SIRACUSA – Ecco le operazioni principali condotte dai carabinieri a Siracusa e provincia:
- i carabinieri del Nucleo Operativo e Radiomobile della Compagnia di Noto, impegnati in servizio di perlustrazione sul territorio di competenza, hanno arrestato per il reato di danneggiamento Andrea Argentino, 36 anni, già noto alle forze dell’ordine per i suoi precedenti di polizia. I militari, allertati da diverse segnalazioni al numero di emergenza 112, hanno trovato l’uomo in stato di agitazione all’interno del monumento ai caduti sito in Piazza Vittorio Emanuele del Comune di Pachino, dopo aver distrutto una lapide e mentre scardinava una seconda posta sul basamento del monumento. Alla vista dei carabinieri il giovane ha tentato la fuga, ma, immediatamente bloccato dai militari, non ha fornito alcuna valida giustificazione per l’insano gesto. Condotto in caserma, l’uomo è stato dichiarato in stato di arresto e successivamente, al termine delle formalità di rito, portato nel carcere “Cavadonna” di Siracusa, a disposizione dell’autorità giudiziaria aretusea;

- i carabinieri della Stazione di Pachino, impegnati in servizio di perlustrazione sul territorio di competenza, hanno arrestato per il reato di evasione Raifik Ben Hassen Taleb , tunisino di 42 anni, già noto alle forze dell’ordine per i suoi precedenti di polizia e attualmente sottoposto alla misura cautelare degli arresti domiciliari.
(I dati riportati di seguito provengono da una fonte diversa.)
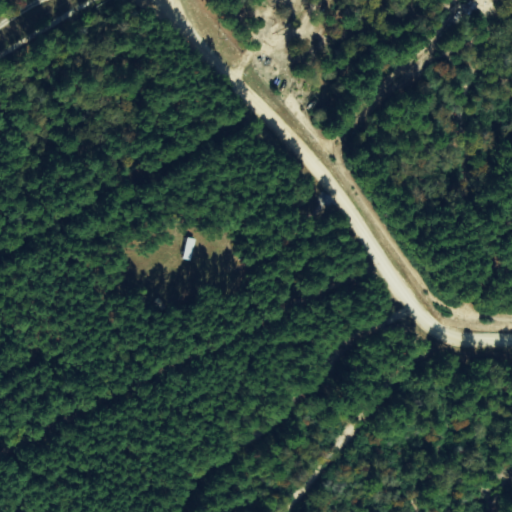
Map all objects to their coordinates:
road: (35, 15)
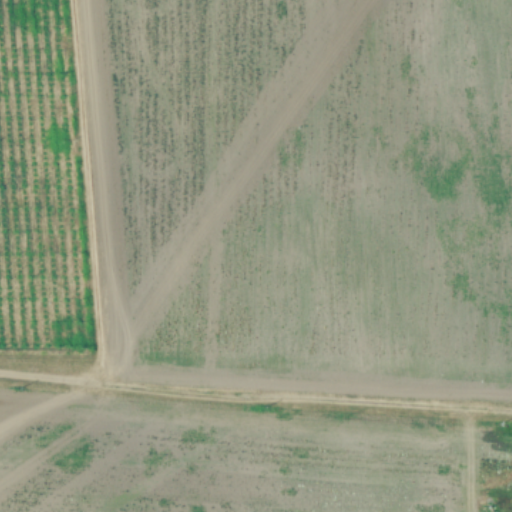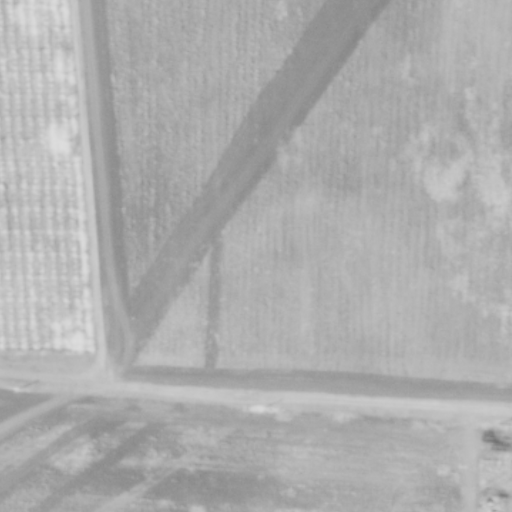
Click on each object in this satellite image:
crop: (27, 30)
crop: (32, 156)
crop: (255, 255)
crop: (35, 298)
road: (255, 393)
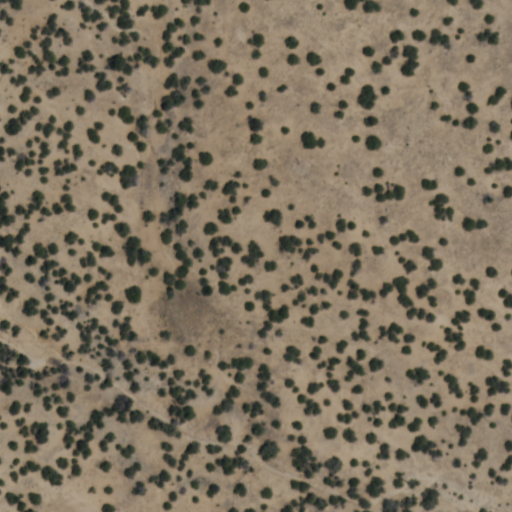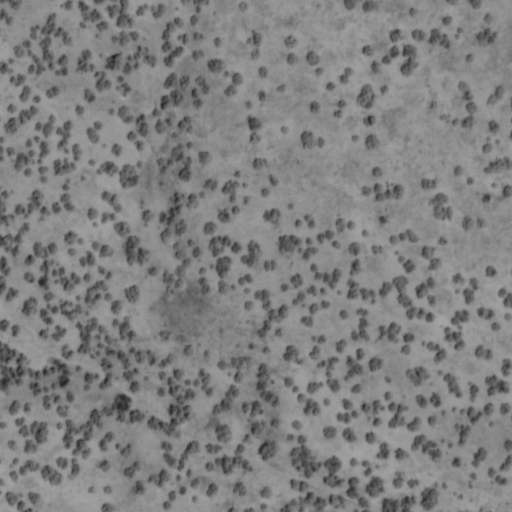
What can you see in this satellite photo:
road: (256, 311)
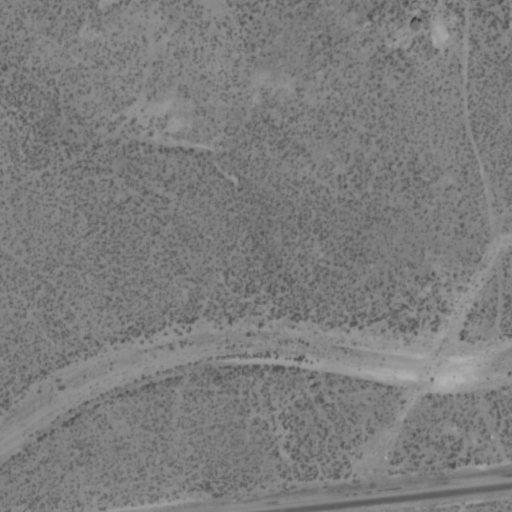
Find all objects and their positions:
road: (248, 348)
road: (375, 496)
I militari della Stazione di Pachino, nel corso dei controlli lungo le vie del comune, hanno notato l’uomo fuori dalla sua abitazione. Lo stesso non adduceva alcuna valida giustificazione per il volontario allontanamento dalla detenzione domiciliare. Portato in caserma, l’uomo è stato dichiarato in stato di arresto e successivamente, al termine delle formalità di rito, portato nel carcere “Cavadonna” di Siracusa, a disposizione dell’autorità giudiziaria aretusea.